Strictly speaking, they were never manufactured from scratch in the United States. Brenderup is a division of Thule (of Sweden), which makes car-top carriers and so on; a company in Midland, Texas, imported the trailers essentially as kits and assembled them there for American distribution. At some point, this relationship became unsatisfactory to Thule (apparently that one little distributor wasn't selling enough {figure 400 a year or so, in a market where over 1,000 a year is pretty good} so it moved into a bigger facility in summer 2008 to assemble and sell more trailers, and then fall 2008 happened :-| ), so no more Brenderups for us.

(Also, while Thule makes nice stuff, I'm told Thule management ain't nice people. So there's that.)

There's an outfit in New Hampshire that has the parts distribution for the USA and they have a couple of used trailers in inventory, as well. I wonder if Thule offered those folks the same "We'll send you parts and you assemble them into trailers for us" deal that Real Trailers had.


----------



## its lbs not miles

Mercat said:


> , I've read a few things online about handling issues due to weight (swaying, fish-tailing). Any truth to that? We'd be pulling with an F-250, so no issue with tow vehicle capability.


Having no experience or knowledge (first or second hand) on the brand of trailer I'll have not comment on it.

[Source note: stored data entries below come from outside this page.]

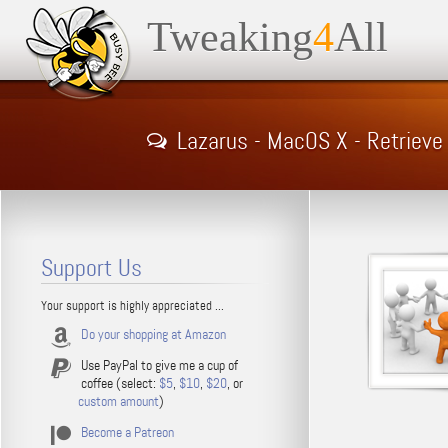
Tweaking
4
All
Lazarus - MacOS X - Retrieve
Support Us
Your support is highly appreciated ...
Do your shopping at Amazon
Use PayPal to give me a cup of
coffee (select:
$5
,
$10
,
$20
, or
custom amount
)
Become a Patreon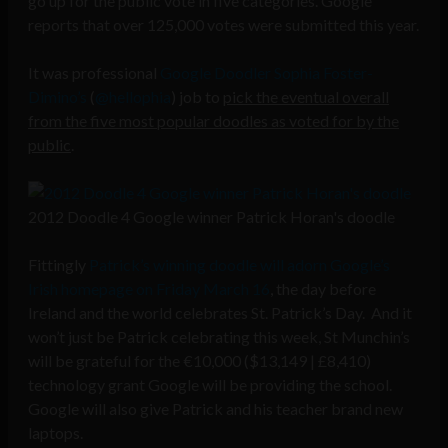
go up for the public vote in five categories. Google
reports that over 125,000 votes were submitted this year.
It was professional
Google Doodler Sophia Foster-
Dimino’s
(
@hellophia
) job to
pick the eventual overall
from the five most popular doodles as voted for by the
public
.
2012 Doodle 4 Google winner Patrick Horan's doodle
Fittingly
Patrick’s winning doodle will adorn Google’s
Irish homepage on Friday March 16
, the day before
Ireland and the world celebrates St. Patrick’s Day. And it
won’t just be Patrick celebrating this week, St Munchin’s
will be grateful for the €10,000 ($13,149 | £8,410)
technology grant Google will be providing the school.
Google will also give Patrick and his teacher brand new
laptops.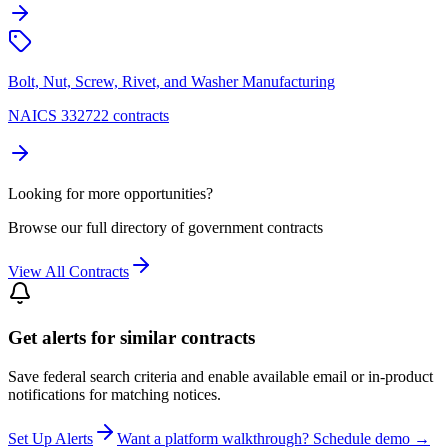
Bolt, Nut, Screw, Rivet, and Washer Manufacturing
NAICS 332722 contracts
Looking for more opportunities?
Browse our full directory of government contracts
View All Contracts
Get alerts for similar contracts
Save federal search criteria and enable available email or in-product
notifications for matching notices.
Set Up Alerts
Want a platform walkthrough? Schedule demo →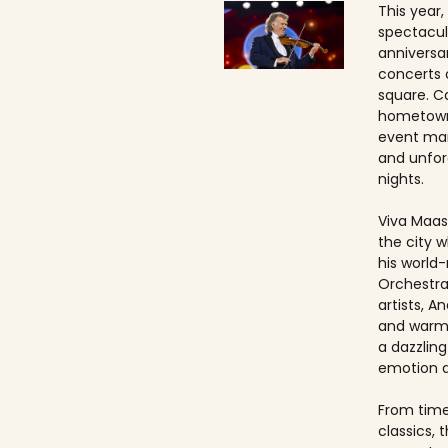
This year,
spectacul
anniversa
concerts 
square. Ca
hometown
event ma
and unfo
nights.
Viva Maast
the city w
his world
Orchestra
artists, An
and warmt
a dazzling
emotion 
From timel
classics, 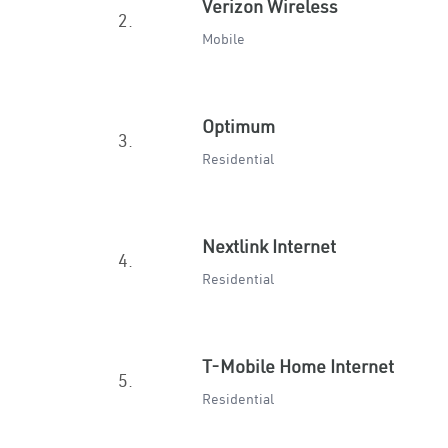
Verizon Wireless
2.
Mobile
Optimum
3.
Residential
Nextlink Internet
4.
Residential
T-Mobile Home Internet
5.
Residential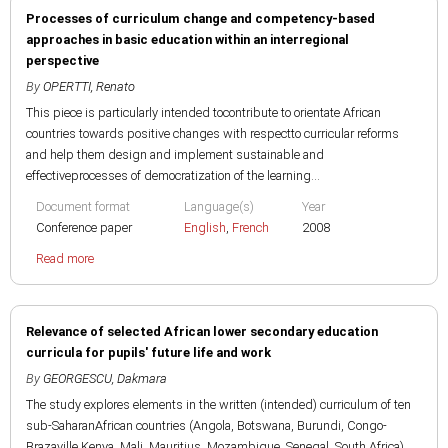
Processes of curriculum change and competency-based
approaches in basic education within an interregional
perspective
By
OPERTTI, Renato
This piece is particularly intended tocontribute to orientate African
countries towards positive changes with respectto curricular reforms
and help them design and implement sustainable and
effectiveprocesses of democratization of the learning...
Document format
Language(s)
Year
Conference paper
English
,
French
2008
Read more
Relevance of selected African lower secondary education
curricula for pupils' future life and work
By
GEORGESCU, Dakmara
The study explores elements in the written (intended) curriculum of ten
sub-SaharanAfrican countries (Angola, Botswana, Burundi, Congo-
Brazaville,Kenya, Mali, Mauritius, Mozambique, Senegal, South Africa)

fish-tailing though is something any rear hitch trailer can do. There is no such thing as a rear hitch trailer that won't fish-tail. I've heard it blamed on weight (both ways...too light....too heavy), but from my experiences it's not the trailer (or the weight from what I've seen). Barring a specific problem with a specific trailer (not a brand or type) it tends to be the driver who has the fish-tailing problem.


----------



## ~*~anebel~*~

My rig doesn't fish tail. More often on ice or snow, the trailer keeps me straight!

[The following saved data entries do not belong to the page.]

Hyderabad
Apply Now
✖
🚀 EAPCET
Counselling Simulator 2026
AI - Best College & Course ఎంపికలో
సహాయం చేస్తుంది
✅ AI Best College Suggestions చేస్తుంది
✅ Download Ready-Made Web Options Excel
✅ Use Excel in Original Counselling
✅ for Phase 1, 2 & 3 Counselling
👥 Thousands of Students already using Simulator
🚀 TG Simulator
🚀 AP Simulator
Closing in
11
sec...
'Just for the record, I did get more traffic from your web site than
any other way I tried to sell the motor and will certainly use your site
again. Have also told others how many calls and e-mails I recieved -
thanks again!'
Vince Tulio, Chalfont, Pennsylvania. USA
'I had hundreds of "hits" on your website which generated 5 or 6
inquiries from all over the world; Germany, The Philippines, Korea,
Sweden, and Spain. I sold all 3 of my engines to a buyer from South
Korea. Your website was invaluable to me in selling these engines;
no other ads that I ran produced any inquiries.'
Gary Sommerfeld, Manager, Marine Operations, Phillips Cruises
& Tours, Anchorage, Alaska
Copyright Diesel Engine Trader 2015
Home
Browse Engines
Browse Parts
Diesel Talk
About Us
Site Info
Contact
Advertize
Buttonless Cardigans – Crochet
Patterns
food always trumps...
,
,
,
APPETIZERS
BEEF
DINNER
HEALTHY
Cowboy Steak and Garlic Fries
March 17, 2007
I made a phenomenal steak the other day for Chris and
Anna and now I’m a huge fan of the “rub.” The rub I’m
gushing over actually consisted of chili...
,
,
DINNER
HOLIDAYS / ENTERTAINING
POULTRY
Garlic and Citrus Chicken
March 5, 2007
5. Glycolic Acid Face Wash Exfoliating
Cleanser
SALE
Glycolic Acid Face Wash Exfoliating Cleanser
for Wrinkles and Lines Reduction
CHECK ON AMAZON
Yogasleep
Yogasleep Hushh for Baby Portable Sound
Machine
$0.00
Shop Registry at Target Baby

It's all about wheel base - this is why it's not recommended to haul horses with most SUVs. The wheel base is too short which allows the trailer to fish tail. As well I have sway bars, adjusted tightly, and they also help to keep the trailer behind the truck.

A good rig will not fish tail.
_Posted via Mobile Device_


----------



## its lbs not miles

~*~anebel~*~ said:


> My rig doesn't fish tail. More often on ice or snow, the trailer keeps me straight!
> 
> It's all about wheel base - this is why it's not recommended to haul horses with most SUVs. The wheel base is too short which allows the trailer to fish tail. As well I have sway bars, adjusted tightly, and they also help to keep the trailer behind the truck.
> 
> A good rig will not fish tail.
> _Posted via Mobile Device_


:lol: If it's rear hitch I'll bet you I can get it to fish tail :lol:

There's nothing that will insure a rear hitch rig will not fish tail except the driver (it's load in some case, but we're talking about horses here). If there was you'd never see one fish tail, because every trailer/trailer hitch/hauling package would come with what was required to insure no fish tailing. You can only reduce the likelihood. A poor hauling driver (or a good one who wants to) can cause (or make) a rear hitch fish tail and it's really not that difficult to do if you pull them using unsafe hauling practices (or know how). It's tougher with a goose neck (but I didn't say impossible :lol. Can do more damage to the truck if it does.


----------



## Saddlebag

When considering any trailer, hop in and take a ride in it. Some are incredibly noisy. My tank of a stock trailer was until I put a piece of rubber where it closes, pushed it in with a screwdriver which got rid of the rattle.


----------



## Birdwalkfarm

*Experience with Brenderup*

My personal opinion is, if I could only afford one trailer I would not buy one. If I had money to burn, I wouldn't mind having one for short trips.

I have a friend who has one and have trailered with her many times. It is like hauling your horse in a potta potty my horse is calm and hops right in, but if one had a difficult horse not a good idea. My Brenderup owning friend hauled another friends horse and the horse acted up, not hysterically mind you but enough to knock the trailer out of whack to make it hard to shut the door.

Very cramped horse space and it makes me nervous....Glad my horse is good with it.if I were a horse I would be claustrophobic about being in it. My friend has had to have work done on the trailer and it is a pain to get service and parts.
Pam


----------